しかし、俺にとっては必要なものだった。俺の行動を非難する人がいてもおかしくない。だから、その判断は今日のblogを読んだ人達の判断に任せたい。
3月半ば、相方からLINEのメッセージが来た。「健康診断で再検査したら、手術することになった」
俺は夜になって相方に電話をした。腫瘍が出来てそれを除去する手術らしい。手術は4月10日前後になると言う。俺は「札幌に行くよ」と告げた。相方は「難しい手術じゃないし、わざわざ来なくてもいいよ」と言う。
だが、同意書も書かなくちゃいけないし、手術の時にすぐに駆けつけられる場所にいなくてはいけない。東京にいたのでは、その辺りがどうにもならない。
相方は簡単な手術だと言う。事実そうなんだろう。だが、「万が一」ということがある。この世の中に絶対はあり得ない。もし、手術の時に東京にいて何かあったら、俺はきっと後悔する。俺が札幌にいたからと言って、物事が上手く進む訳じゃない。

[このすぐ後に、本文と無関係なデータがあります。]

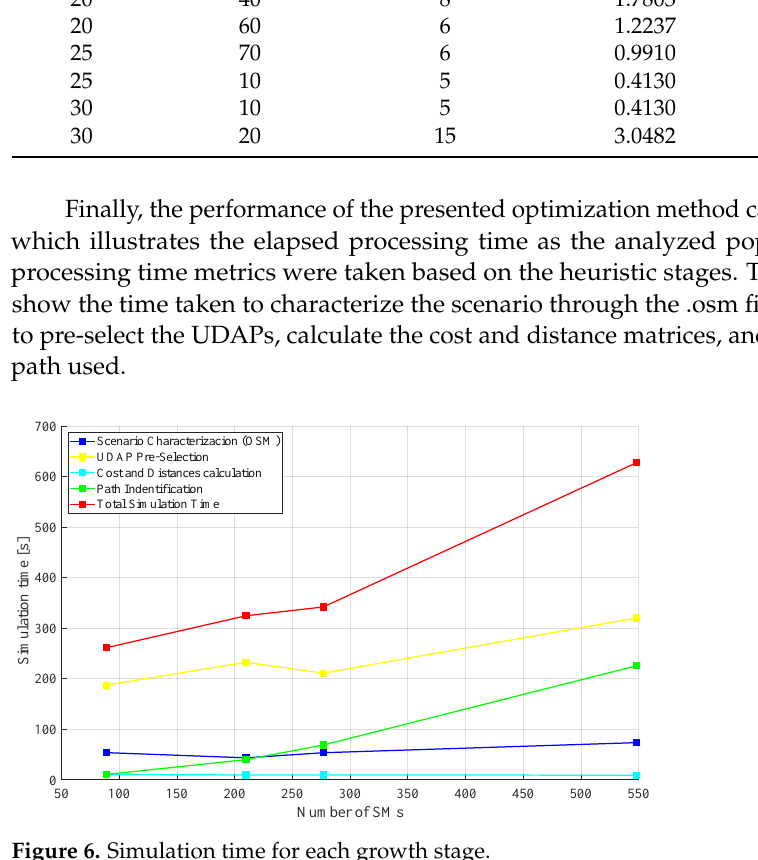
Figure 6. Simulation time for each growth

これは単なる俺の自己満足に過ぎない。それでも、俺が相方に出来る唯一のことだ。それをしなかったら、何の為に日々生きているのか、意味がないじゃないか。
成田空港からLCCで札幌まで。札幌に行くのは、ほぼ一年振りだ。都内から成田空港まで京成スカイライナーを使ったのだが、一車両に乗客が俺しかいなかった。この辺りにコロナの影響を感じる。

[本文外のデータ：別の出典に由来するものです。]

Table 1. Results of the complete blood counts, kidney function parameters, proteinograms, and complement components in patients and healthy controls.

火曜の夜に札幌に到着した。実は相方が入院、手術の日を一日間違えて俺に伝えていたのだ。この辺りが相方は抜けている。翌日水曜に入院だと思っていたら、入院は木曜だと言う。
水曜日は入院のヘルプをする予定だったが、相方の伝達ミスのせいで、やる事がなくなった。それでも、久しぶりなので懐かしく、マンションの近くを散歩したり。この景色も約一年振りだ。懐かしいの一言に尽きる。
相方は入院に備えて、冷蔵庫を空にしていたので、晩御飯は外食。家の近所になごやか亭という美味い回転寿司屋がある。そこに行った。普段は混んでいて、一時間待ちとかざらなのだが、この日はすぐに案内された。それもテーブル席にだ。これもコロナの影響だなあ。相方は美味い、美味いと寿司を頬張っている。入院前だが、体調が特に悪いのでもない。食欲旺盛だった。

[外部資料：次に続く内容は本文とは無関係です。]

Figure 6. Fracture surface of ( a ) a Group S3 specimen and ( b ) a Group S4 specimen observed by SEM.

人が「美味しい、美味しい」と食べている姿を見るのは良いことだ。
翌日、相方は入院。今はコロナの影響で、見舞とかも禁止なのだ。手術の付き添いとかも基本NG。だから、病院の受付まで相方の荷物を持ってやって、そこでお別れ。
入院した病院は時計台の近く。約一年振りに時計台を見た。一年前は、中国人観光客が大量にいたものだが、閑散としている。札幌も観光都市だから、今回の打撃はどれほどのものか。
札幌市役所の食堂に行って、味噌ラーメンを食べる。実は俺が札幌で一番多く食べた味噌ラーメンは市役所のそれだ。仕事場から近かったから、よく食べたんだよな。味は市役所の食堂レベルだ。それでも何か懐かしい。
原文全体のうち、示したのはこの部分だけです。